That's the estimated number of eligible voters who failed to cast a ballot in Saturday's general election -- enough people to have reversed the center-right National Party's landslide re- election, or perhaps to have reinforced it.

Turnout of about 77.04 percent of 3.07 million registered voters was higher than the 74.2 percent who cast their ballot in the 2011 election, but the trend shows a steady decline since peaking at 93.7 percent in the 1984 election.

Another 10 percent of eligible voters failed to even register and if the trend continues, it could pose a serious threat to New Zealand's social and economic stability, say experts, who are stumped at how to encourage the "missing million" back to the polling booths in 2017.

"It doesn't take a hell of a lot of imagination to envisage a time when, because those people play no role in decisions about Parliaments and government formation, the politicians sort of forget about them and don't attend to them," Massey University head of politics Associate Professor Richard Shaw told Xinhua.

"Then you wind up with quite a dangerous state of affairs where governments make policies in reaction to or in response to the needs of those people who do vote," Shaw said in a phone interview.

"There are all sorts of unpleasant things that will stem in the long haul if the trend is not addressed and turned around."

An Electoral Commission survey of non-voters after the 2011 election found 33 percent agreed that "I don't trust politicians" was an important factor in not voting, followed by "It was obvious who would win so why bother" (31 percent) and "I'm just not interested in politics" (29 percent).

The results suggested that measures such as on-line voting or civics and citizenship lessons at school, while welcome, were unlikely to get non-voters back to the polling stations, said Shaw.

"My sense is that people who don't vote are people who are disengaged, are marginalized, who for one reason or several don't feel any stake in the national community so they don't see any particular point in voting. It's not just apathy," he said.

"I think there is something to do with levels of socio-economic inequality, which manifest themselves in decisions people make not to vote."

New Zealand's radical free market reforms in the 1980s and 1990s seemed to have shifted the theoretical center of politics to the right.

Policies of the defeated center-left Labor Party, which had been described as "far left" such as a capital gains tax on property would be considered "utterly mainstream" in many other OECD (Organization for Economic Development and Co-operation) countries.

"We consider things normal that might not be considered so normal in other parts of the world," said Shaw.

"There is something that is not working in our political institutions," he said.

"There seems to be something that is out of synch and some of it has to do with political parties, the way they function, the way that they don't -- in quite the same way as might have been the case 40 years ago -- seem to connect people who are governed to the government."

"I would imagine that has something to do with the professionalization of political parties and narrowing of their membership base and increasing attention being paid to focus group- driven policy-making, emphasis on party leaders, the personalization of politics. A lot of people don't identify with their parties as they might once have."

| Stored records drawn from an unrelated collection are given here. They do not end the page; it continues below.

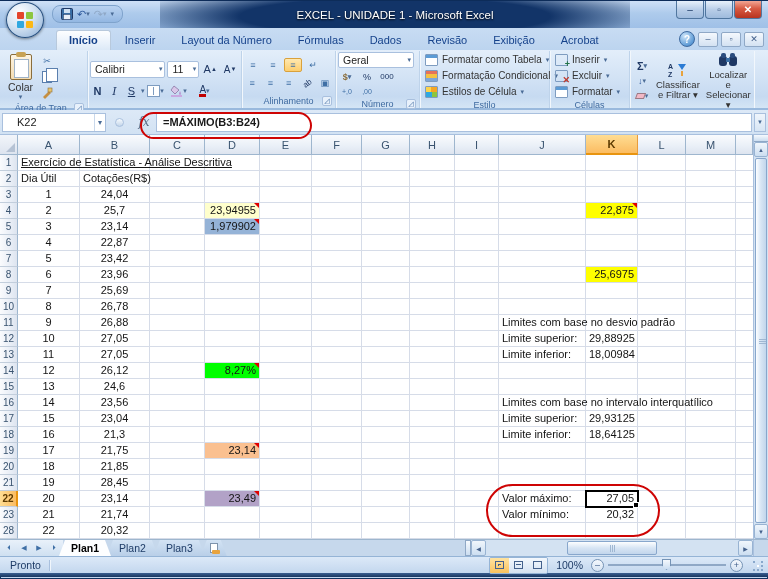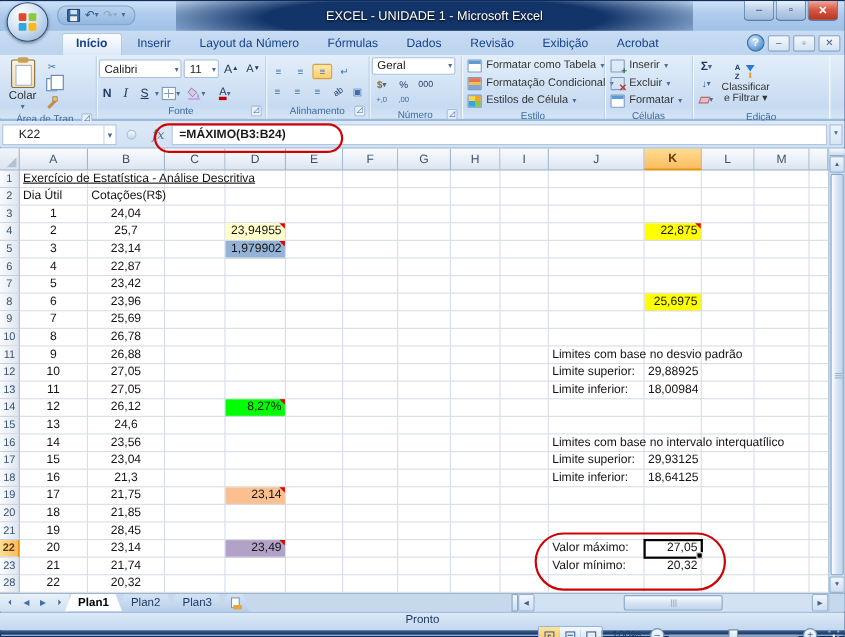--- a/index.html
+++ b/index.html
@@ -448,6 +448,17 @@
           <span><span>Classificar</span><br>
           <span>e Filtrar ▾</span></span>
         </div>
+        <div class="twoline">
+          <svg width="20" height="16" viewBox="0 0 20 16">
+              <rect x="1" y="4" width="8" height="10" rx="3" fill="#1F3864"></rect>
+              <rect x="11" y="4" width="8" height="10" rx="3" fill="#1F3864"></rect>
+              <rect x="8" y="6" width="4" height="4" fill="#3A6EA5"></rect>
+              <rect x="3" y="1" width="5" height="5" rx="2" fill="#2B4C7E"></rect>
+              <rect x="12" y="1" width="5" height="5" rx="2" fill="#2B4C7E"></rect>
+            </svg>
+          <span><span>Localizar e</span><br>
+          <span>Selecionar ▾</span></span>
+        </div>
       </div>
       <div class="rgroup-label"><span>Edição</span></div>
     </div>

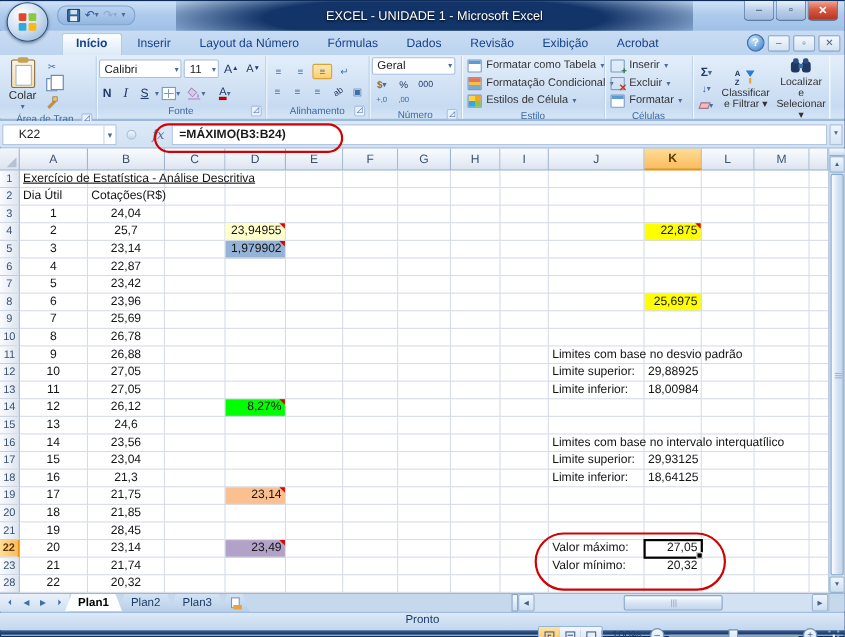--- a/index.html
+++ b/index.html
@@ -319,8 +319,6 @@
             </span>
         </div>
       </div>
-      <div class="rgroup-label"><span>Fonte</span>
-        <span class="launcher">◿</span></div>
     </div>
 
     <div class="rgroup" style="width:94px">

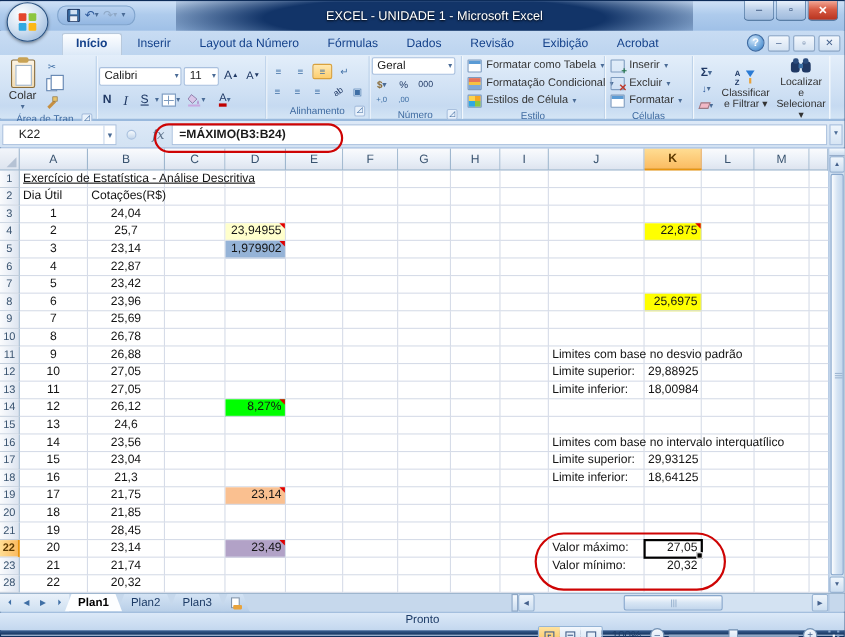--- a/index.html
+++ b/index.html
@@ -152,7 +152,7 @@
   .tcorner{width:15px;background:#C6D8EC;border-left:1px solid #A9C0DE;}
   
   .statusbar{height:17px;background:linear-gradient(#DCE9F8,#C3D7EE);border-top:1px solid #95B4D6;
-    display:flex;align-items:center;font-size:10.5px;color:#1E3C67;padding:0 2px;flex-direction:column;}
+    display:flex;align-items:center;font-size:10.5px;color:#1E3C67;padding:0 2px;}
   .sb-mode{padding:0 8px;}
   .sb-div{width:1px;height:11px;background:#A9C0DE;box-shadow:1px 0 #F0F6FC;}
   .sb-right{margin-left:auto;display:flex;align-items:center;gap:4px;padding-right:2px;}

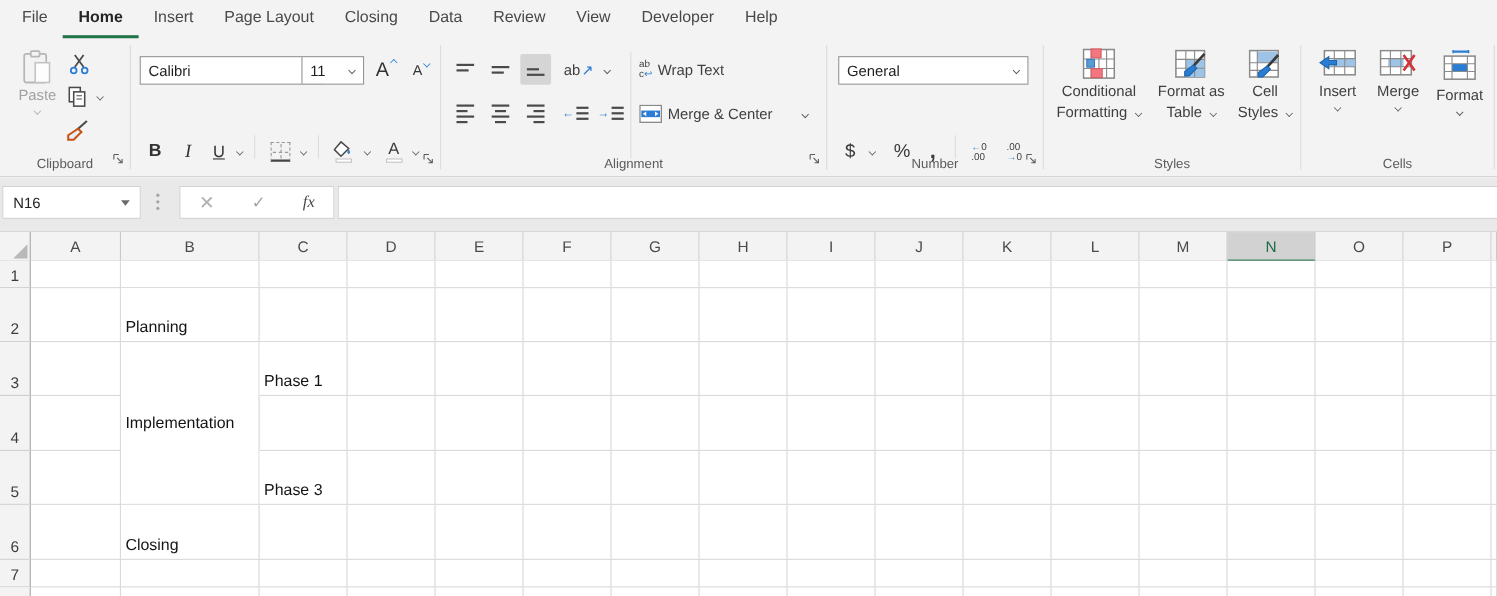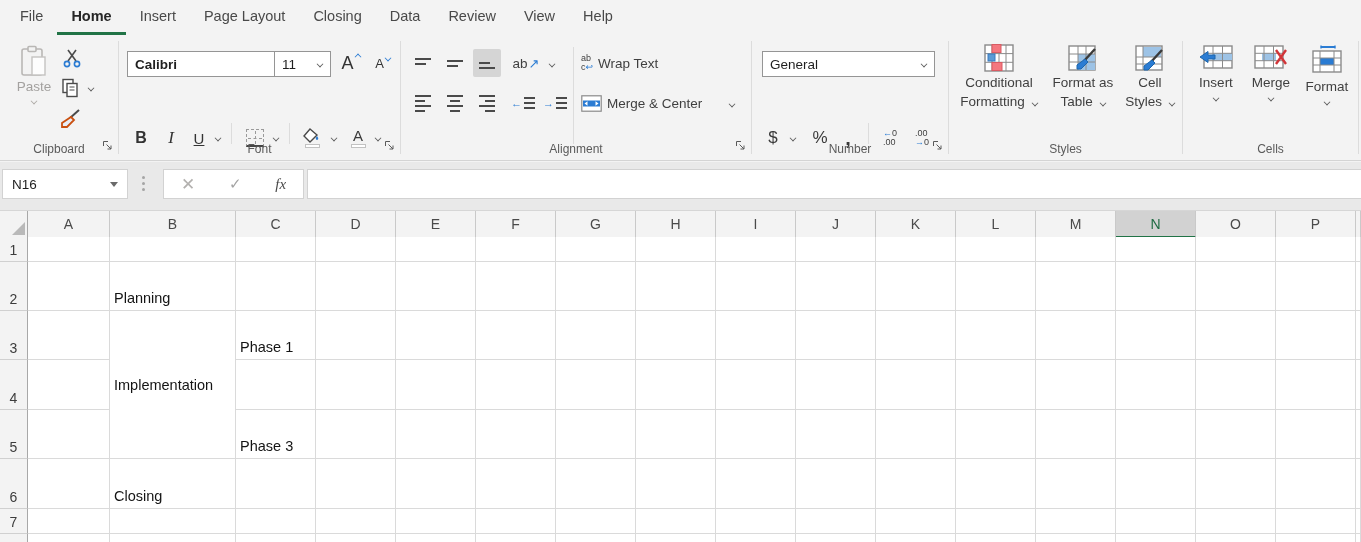--- a/index.html
+++ b/index.html
@@ -95,6 +95,7 @@
   <div class="tab">Data</div>
   <div class="tab">Review</div>
   <div class="tab">View</div>
+  <div class="tab">Developer</div>
   <div class="tab">Help</div>
 </div>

Research showed that young people -- thought to be the bulk of non-voters -- who failed to vote the first time they were eligible from age 18 could become "serial non-voters."

"It's even more of a concern if we see the non-voting behavior flowing through to the next generation, the next age cohort of 25 to 29-year-olds, then what you're looking at is a sort of a train wreck -- in three elections' time, you could have almost nobody under the age of 35 or 40 voting," said Shaw.

Neighboring Australia's compulsory voting laws guaranteed high turnouts, but in New Zealand some people had "quite compelling or at least principled reasons for not voting, so making it a requirement to vote could be seen to be at odds with some of the fundamental liberties and freedoms that we guarantee people."